Non UK readers may not have heard of Capt Tom Moore who died yesterday aged 100.  To recap for them, he was a retired army officer, a Yorkshireman from not far from the town where my husband and his own father originated. Last year, aged 99, he decided to raise money for the NHS (an expensive organisation which takes a lot of tax and charity money to run) by walking laps of the garden of the house he shared with his daughter and family. He did this over a period of some weeks, using a walking frame and his efforts caught the imagination of the nation during the first lockdown last year.

He was a nice man. A funny charming old-school gentleman in the best sense of that generation. Everyone’s dad, or granddad. Or these days, great-grandad. 

He hoped to raise £1000; he raised over  £33 milion, which is being administered by a foundation in his name.

On his 100th birthday vintage aircraft enthusiasts at the Biggin Hill Restoration Hangar said they would fly their restored spitfires over his house in tribute.

No, said the Department of Transport – that’s inessential travel. and people might leave their homes to watch. But the Department of Transport can’t tell the RAF what to do and they sent a Spitfire and a Hurricane of the Battle of Britain Memorial Flight over his street that morning. And to those who queried the cost, it was a training flight, and within the range of such routine maintenance. Or so I read. 

He was knighted by the Queen. He stood at his walking frame; he told the Queen that if he knelt down she wouldn’t be able to get him up again. He had a hit record with Michael Ball and an NHS choir, singing You’ll Never Walk Alone. 

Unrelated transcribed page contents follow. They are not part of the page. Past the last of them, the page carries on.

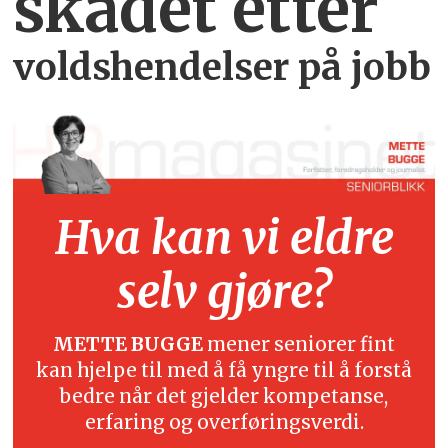
skadet etter
voldshendelser på jobb
Hva kan vi eldre
selv gjøre?
METTE BUGGE
mener seniorer fint
kan hjelpe til med å få yngre til å forstå
bedre når det gjelder kompetanse,
erfaring og overføringsverdi.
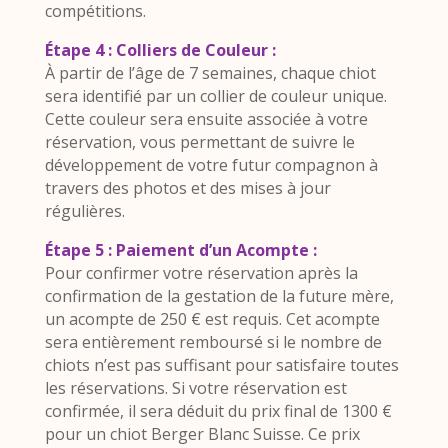
compétitions.
Étape 4 : Colliers de Couleur :
À partir de l’âge de 7 semaines, chaque chiot
sera identifié par un collier de couleur unique.
Cette couleur sera ensuite associée à votre
réservation, vous permettant de suivre le
développement de votre futur compagnon à
travers des photos et des mises à jour
régulières.
Étape 5 : Paiement d’un Acompte :
Pour confirmer votre réservation après la
confirmation de la gestation de la future mère,
un acompte de 250 € est requis. Cet acompte
sera entièrement remboursé si le nombre de
chiots n’est pas suffisant pour satisfaire toutes
les réservations. Si votre réservation est
confirmée, il sera déduit du prix final de 1300 €
pour un chiot Berger Blanc Suisse. Ce prix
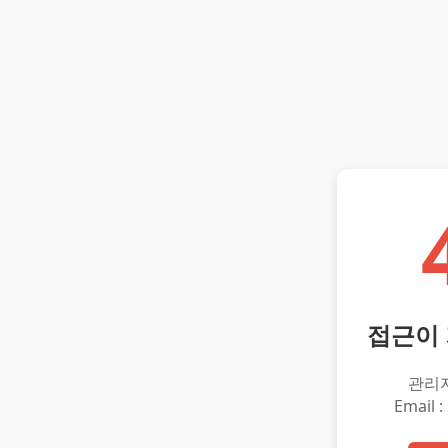
접근이
관리
Email :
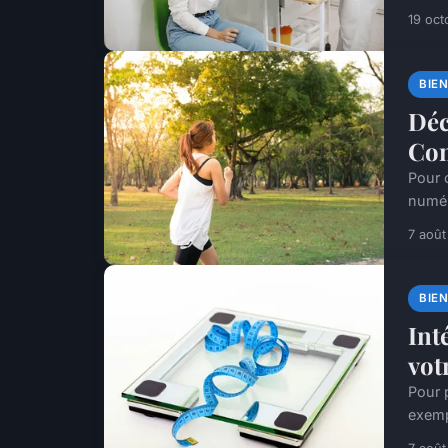
19 oct
BIE
Déc
Con
Pour c
numéri
7 aoû
BIE
Int
vot
Pour p
exempl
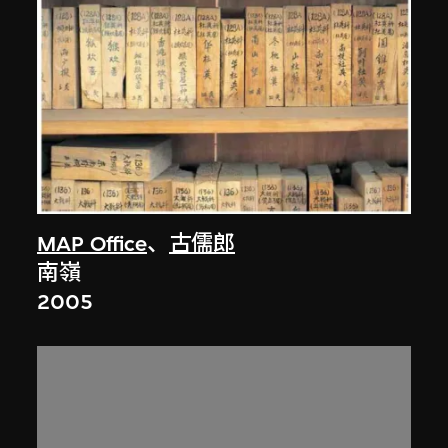
MAP Office
、
古儒郎
南嶺
2005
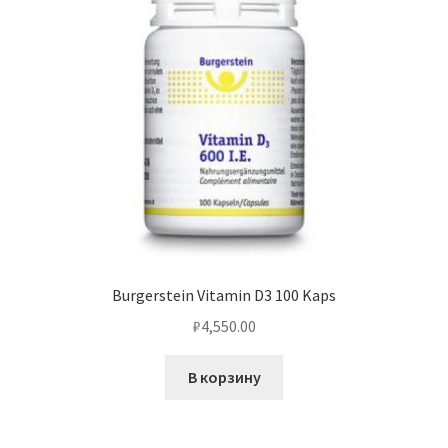
Burgerstein Vitamin D3 100 Kaps
₽
4,550.00
В корзину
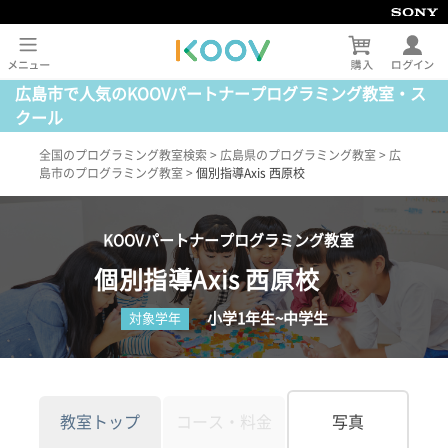
広島市で人気のKOOVパートナープログラミング教室・ス
クール
全国のプログラミング教室検索
>
広島県のプログラミング教室
>
広
島市のプログラミング教室
>
個別指導Axis 西原校
KOOVパートナープログラミング教室
個別指導Axis 西原校
小学1年生~中学生
対象学年
教室トップ
コース・料金
写真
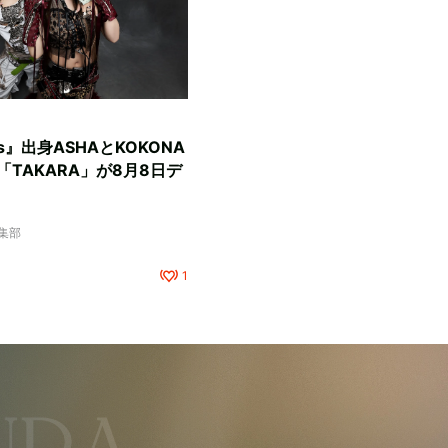
rls』出身ASHAとKOKONA
TAKARA」が8月8日デ
編集部
1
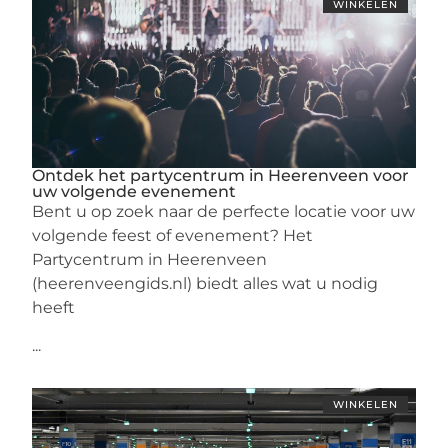
WINKELEN
Ontdek het partycentrum in Heerenveen voor
uw volgende evenement
Bent u op zoek naar de perfecte locatie voor uw
volgende feest of evenement? Het
Partycentrum in Heerenveen
(heerenveengids.nl) biedt alles wat u nodig
heeft
...
WINKELEN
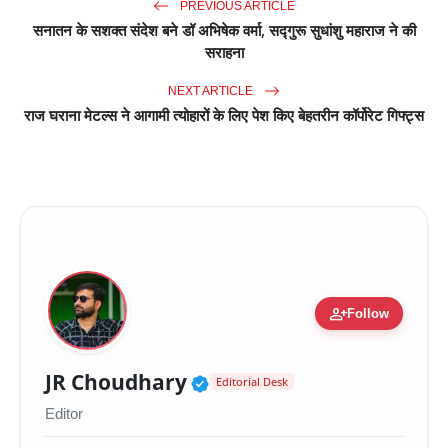
PREVIOUS ARTICLE
सनातन के सशक्त संदेश बने डॉ अभिषेक वर्मा, सद्गुरू सुधांशु महाराज ने की
सराहना
NEXT ARTICLE
राज घराना मेटल्स ने आगामी त्योहारों के लिए पेश किए बेहतरीन कॉर्पोरेट गिफ्ट्स
person_add
Follow
Verified Public Figure 
JR Choudhary
Editorial Desk
Editor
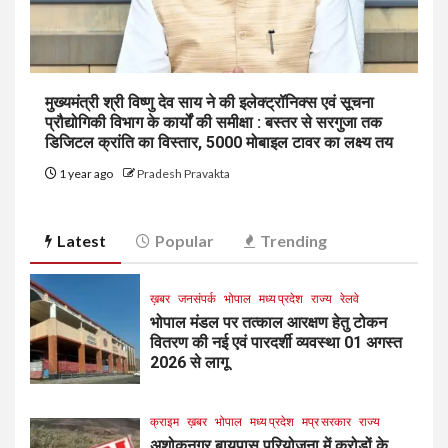
मुख्यमंत्री श्री विष्णु देव साय ने की इलेक्ट्रॉनिक्स एवं सूचना
प्रौद्योगिकी विभाग के कार्यों की समीक्षा : बस्तर से सरगुजा तक
डिजिटल क्रांति का विस्तार, 5000 मोबाइल टावर का लक्ष्य तय
1 year ago
Pradesh Pravakta
Latest
Popular
Trending
ख़बर
जनसंपर्क
भोपाल
मध्य प्रदेश
राज्य
रेलवे
भोपाल मंडल पर तत्काल आरक्षण हेतु टोकन
वितरण की नई एवं पारदर्शी व्यवस्था 01 अगस्त
2026 से लागू
क्राइम
ख़बर
भोपाल
मध्य प्रदेश
मप्र सरकार
राज्य
अशोकनगर बायपास परियोजना में करोड़ों के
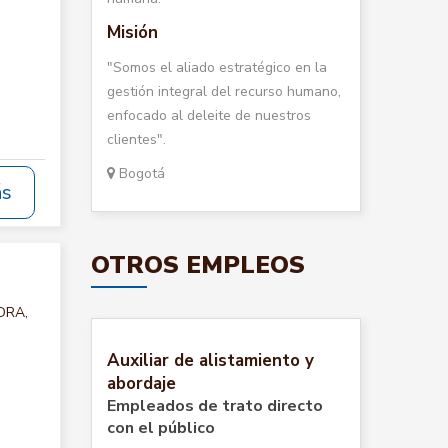
Misión
"Somos el aliado estratégico en la
gestión integral del recurso humano,
enfocado al deleite de nuestros
clientes".
Bogotá
ás
OTROS EMPLEOS
ORA,
Auxiliar de alistamiento y
abordaje
Empleados de trato directo
con el público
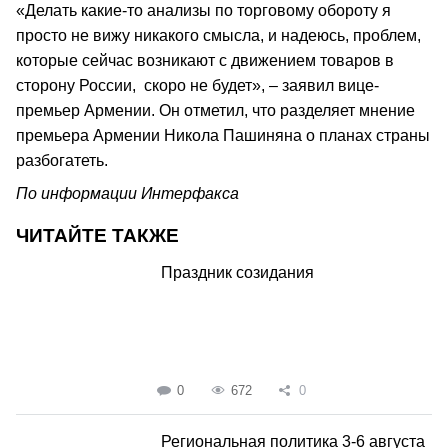
«Делать какие-то анализы по торговому обороту я
просто не вижу никакого смысла, и надеюсь, проблем,
которые сейчас возникают с движением товаров в
сторону России, скоро не будет», – заявил вице-
премьер Армении. Он отметил, что разделяет мнение
премьера Армении Никола Пашиняна о планах страны
разбогатеть.
По информации Интерфакса
ЧИТАЙТЕ ТАКЖЕ
Праздник созидания
0
672
0
Региональная политика 3-6 августа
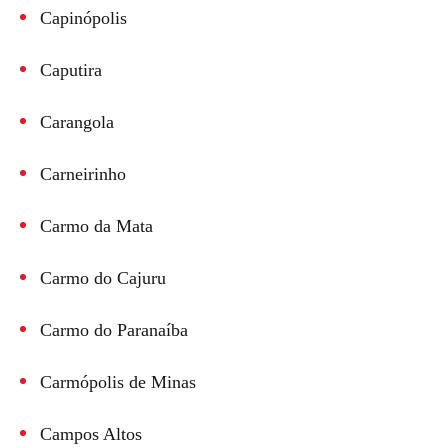
Capinópolis
Caputira
Carangola
Carneirinho
Carmo da Mata
Carmo do Cajuru
Carmo do Paranaíba
Carmópolis de Minas
Campos Altos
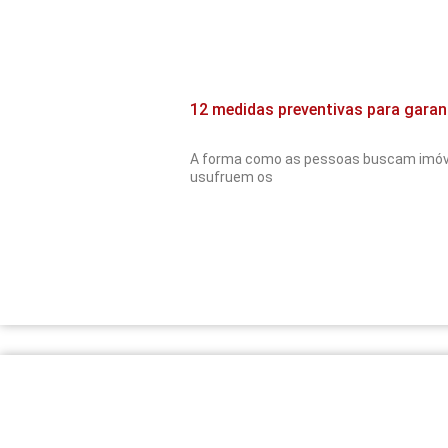
12 medidas preventivas para gara
A forma como as pessoas buscam imóveis
usufruem os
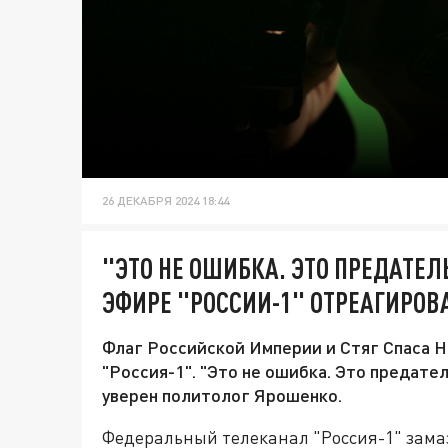
26 ДЕКАБРЯ 2024 18:44
"ЭТО НЕ ОШИБКА. ЭТО ПРЕДАТЕЛ
ЭФИРЕ "РОССИИ-1" ОТРЕАГИРО
Флаг Российской Империи и Стяг Спаса 
"Россия-1". "Это не ошибка. Это предате
уверен политолог Ярошенко.
Федеральный телеканал "Россия-1" зама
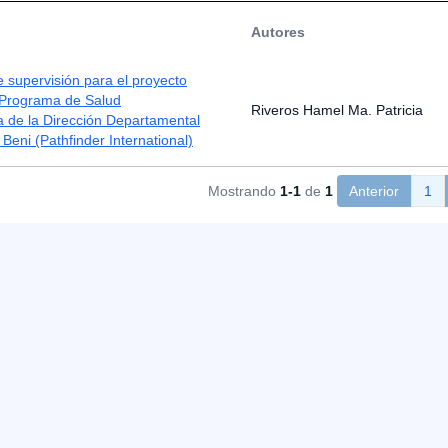
Autores
e supervisión para el proyecto
 Programa de Salud
Riveros Hamel Ma. Patricia
 de la Dirección Departamental
 Beni (Pathfinder International)
Mostrando
1-1
de
1
Anterior
1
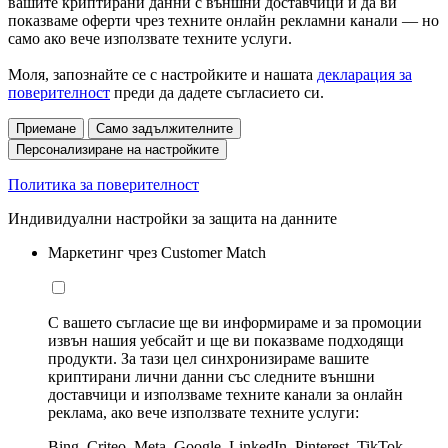
вашите криптирани данни с външни доставчици и да ви
показваме оферти чрез техните онлайн рекламни канали — но
само ако вече използвате техните услуги.
Моля, запознайте се с настройките и нашата
декларация за
поверителност
преди да дадете съгласието си.
Приемане
Само задължителните
Персонализиране на настройките
Политика за поверителност
Индивидуални настройки за защита на данните
Маркетинг чрез Customer Match
С вашето съгласие ще ви информираме и за промоции
извън нашия уебсайт и ще ви показваме подходящи
продукти. За тази цел синхронизираме вашите
криптирани лични данни със следните външни
доставчици и използваме техните канали за онлайн
реклама, ако вече използвате техните услуги:
Bing, Criteo, Meta, Google, LinkedIn, Pinterest, TikTok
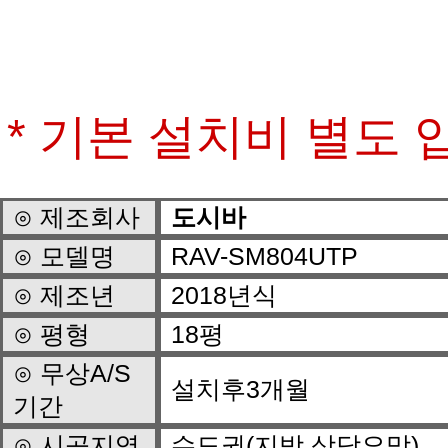
* 기본 설치비 별도 
⊙ 제조회사
도시바
⊙ 모델명
RAV-SM804UTP
⊙ 제조년
2018년식
⊙ 평형
18평
설치후3개월
기간
⊙ 시공지역
수도권(지방 상담요망)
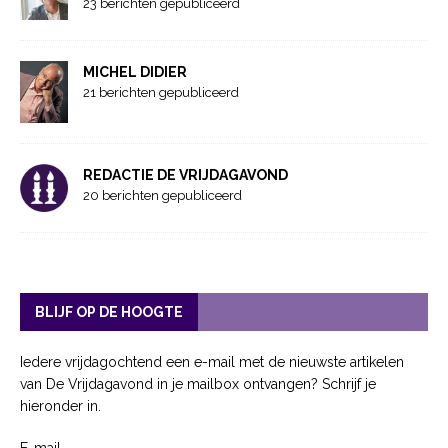
23 berichten gepubliceerd
MICHEL DIDIER
21 berichten gepubliceerd
REDACTIE DE VRIJDAGAVOND
20 berichten gepubliceerd
BLIJF OP DE HOOGTE
Iedere vrijdagochtend een e-mail met de nieuwste artikelen
van De Vrijdagavond in je mailbox ontvangen? Schrijf je
hieronder in.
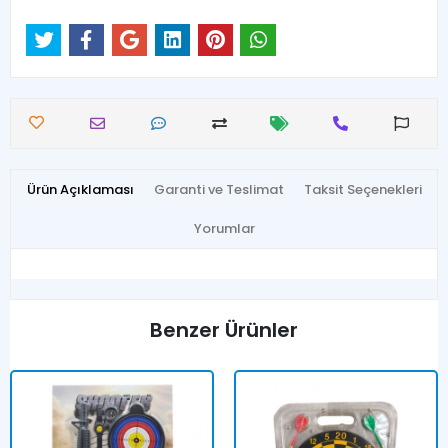
Ürün Açıklaması
Garanti ve Teslimat
Taksit Seçenekleri
Yorumlar
Benzer Ürünler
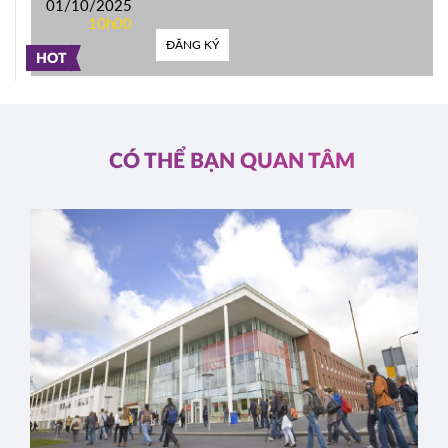
01/10/2025
10h00
ĐĂNG KÝ
HOT
CÓ THỂ BẠN QUAN TÂM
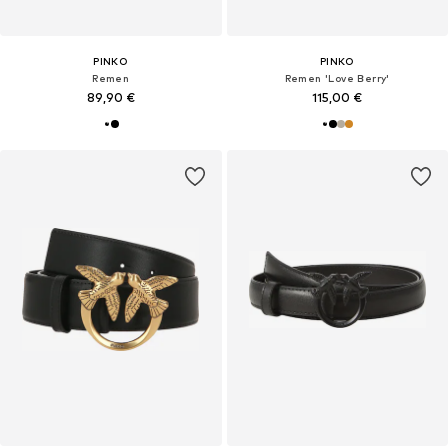
PINKO
PINKO
Remen
Remen 'Love Berry'
89,90 €
115,00 €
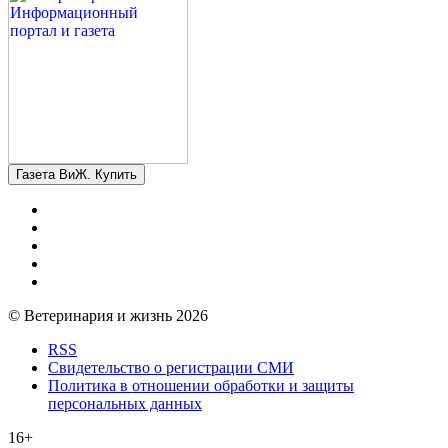
Газета ВиЖ. Купить
© Ветеринария и жизнь 2026
RSS
Свидетельство о регистрации СМИ
Политика в отношении обработки и защиты
персональных данных
16+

Then, after Christmas, as is not uncommon with the elderly, he developed pneumonia. He was taken to hospital for a week where he caught Covid 19, was sent home, had to return at the weekend and he died yesterday. 

Shortly at 6 pm we are asked to stand on our doorsteps and clap in his memory. Some public buildings will be lit up for a second night.

Millwall football team played a match last night. Millwall are noted for declining to join in with the kneel for BLM which is common in English football at the moment. Last night they held a minutes applause in honour of Captain Sir Tom. 

It seems strange that I feel sad at the passing of a man I never knew, who I had never heard of until this time last year. But it’s been a strange year and looks set to be equally trying to come. And Capt. Tom seemed to symbolise the generation of my parents, that we call our finest generation, most of whom have passed. 

In 2008 I attended a service in Whitehall called last Voices of a Generation. It was a commemoration of the 90th anniversary of the end of WWI and was attended by the three last living men in Britain to have served in that war. Harry Patch, Bill Stone and Henry Allingham, aged110, 108 and 112 respectively. I remember thinking that week that in 20 years or so most of the veterans of WWII would be either dead or well over 100 years old. At that time I had relations still alive and well who had served. Now they are all gone, the last being my mother’s older sister a former ATS driver. Capt Tom seemed to personify them, and my condolences are with his family. Now I must go and find my stiff upper lip which has gone missing this afternoon.